Begitulah persamaan masyarakat kita dengan para pejabat. Kita sama-sama mengambil hak orang lain bila terdapat kesempatan di depan mata. Kita berpikir, bahwa jika bukan kita yang mengambil kesempatan itu, maka akan ada orang lain yang mendahului.
Dua kejadian di atas juga mengingatkan saya pada penjelasan Sosiolog Drajat Tri Kartono tentang Oportunistic Behavior masyarakat Indonesia yang sempat dimuat Kompas.com dua tahun silam. Ia mengatakan bahwa sikap oportunistic behavior merupakan cerminan dari perilaku masyarakat dalam skala besar, baik itu kelas atas, kelas menengah, ataupun kelas bawah yang cenderung untuk lebih mengutamakan kesempatan yang ada untuk memaksimalkan keuntungan pribadi daripada sifat empati, sifat ikut merasakan penderitaan orang lain, dan menolong orang lain.
Ah, sepertinya dugaan saya selama ini benar. Selama ini kita marah-marah, mengutuki, dan memaki para koruptor yang mencuri uang negara, bukan karena merasa dikhianati sehubungan dengan uang pajak kita dicuri, bukan karena kita cinta negara sehingga menuntut pejabat untuk adil dan jujur.

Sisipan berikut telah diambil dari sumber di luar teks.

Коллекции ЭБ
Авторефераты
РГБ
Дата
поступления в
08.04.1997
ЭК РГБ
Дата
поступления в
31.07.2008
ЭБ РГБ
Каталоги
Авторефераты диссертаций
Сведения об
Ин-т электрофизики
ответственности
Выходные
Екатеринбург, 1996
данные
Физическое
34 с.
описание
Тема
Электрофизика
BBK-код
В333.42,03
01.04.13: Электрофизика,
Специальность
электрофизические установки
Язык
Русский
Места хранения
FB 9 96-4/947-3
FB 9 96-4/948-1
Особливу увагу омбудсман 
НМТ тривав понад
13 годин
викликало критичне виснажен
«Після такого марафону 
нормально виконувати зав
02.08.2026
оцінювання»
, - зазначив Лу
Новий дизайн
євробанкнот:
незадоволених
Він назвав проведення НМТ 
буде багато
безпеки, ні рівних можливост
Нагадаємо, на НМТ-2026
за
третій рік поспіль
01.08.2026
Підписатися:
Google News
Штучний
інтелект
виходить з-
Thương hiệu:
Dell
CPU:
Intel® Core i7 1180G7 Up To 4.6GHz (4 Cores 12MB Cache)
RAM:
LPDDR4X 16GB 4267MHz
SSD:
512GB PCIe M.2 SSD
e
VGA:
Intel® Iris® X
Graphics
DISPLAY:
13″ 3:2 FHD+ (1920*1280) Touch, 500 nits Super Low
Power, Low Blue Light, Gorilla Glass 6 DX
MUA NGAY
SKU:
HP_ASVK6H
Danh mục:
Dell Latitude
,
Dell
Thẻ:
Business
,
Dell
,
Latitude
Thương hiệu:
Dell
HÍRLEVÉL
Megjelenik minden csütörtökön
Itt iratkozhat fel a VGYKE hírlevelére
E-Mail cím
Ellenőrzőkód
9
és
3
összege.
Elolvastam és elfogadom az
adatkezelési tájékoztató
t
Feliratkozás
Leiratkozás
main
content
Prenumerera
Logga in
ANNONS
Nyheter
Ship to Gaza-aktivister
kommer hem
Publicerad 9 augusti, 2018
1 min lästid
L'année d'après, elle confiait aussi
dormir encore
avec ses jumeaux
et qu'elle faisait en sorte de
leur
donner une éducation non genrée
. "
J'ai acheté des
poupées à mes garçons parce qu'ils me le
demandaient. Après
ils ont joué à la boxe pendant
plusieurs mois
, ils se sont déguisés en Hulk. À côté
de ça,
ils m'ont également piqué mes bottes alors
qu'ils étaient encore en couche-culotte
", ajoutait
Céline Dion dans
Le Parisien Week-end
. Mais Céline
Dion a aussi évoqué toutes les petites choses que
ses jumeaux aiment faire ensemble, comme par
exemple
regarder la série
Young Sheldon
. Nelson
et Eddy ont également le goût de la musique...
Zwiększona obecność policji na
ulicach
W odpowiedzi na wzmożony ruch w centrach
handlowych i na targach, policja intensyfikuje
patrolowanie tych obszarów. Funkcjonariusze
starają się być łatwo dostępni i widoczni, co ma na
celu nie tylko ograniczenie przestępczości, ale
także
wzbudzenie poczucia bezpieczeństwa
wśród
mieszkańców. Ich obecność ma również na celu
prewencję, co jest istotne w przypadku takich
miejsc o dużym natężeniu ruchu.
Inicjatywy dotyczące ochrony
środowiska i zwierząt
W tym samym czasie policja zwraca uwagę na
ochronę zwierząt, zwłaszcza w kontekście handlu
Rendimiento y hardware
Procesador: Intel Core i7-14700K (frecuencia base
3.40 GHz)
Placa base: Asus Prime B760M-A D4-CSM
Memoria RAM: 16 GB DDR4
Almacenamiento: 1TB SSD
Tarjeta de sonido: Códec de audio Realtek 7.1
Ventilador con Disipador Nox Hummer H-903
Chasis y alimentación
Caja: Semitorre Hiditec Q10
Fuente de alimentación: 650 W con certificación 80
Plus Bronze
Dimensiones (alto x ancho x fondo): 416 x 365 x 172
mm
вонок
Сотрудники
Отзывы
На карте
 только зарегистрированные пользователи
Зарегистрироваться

Tapi, karena kita merasa iri sekaligus dengki dengan kenyataan bukan kita yang berada di posisi mereka dan menikmati uang dengan jumlah besar.
Lantas, Apa bedanya kita dengan para koruptor? Benar, kita hanya tidak memiliki kesempatan yang sama seperti mereka untuk menikmati segunung harta curian itu.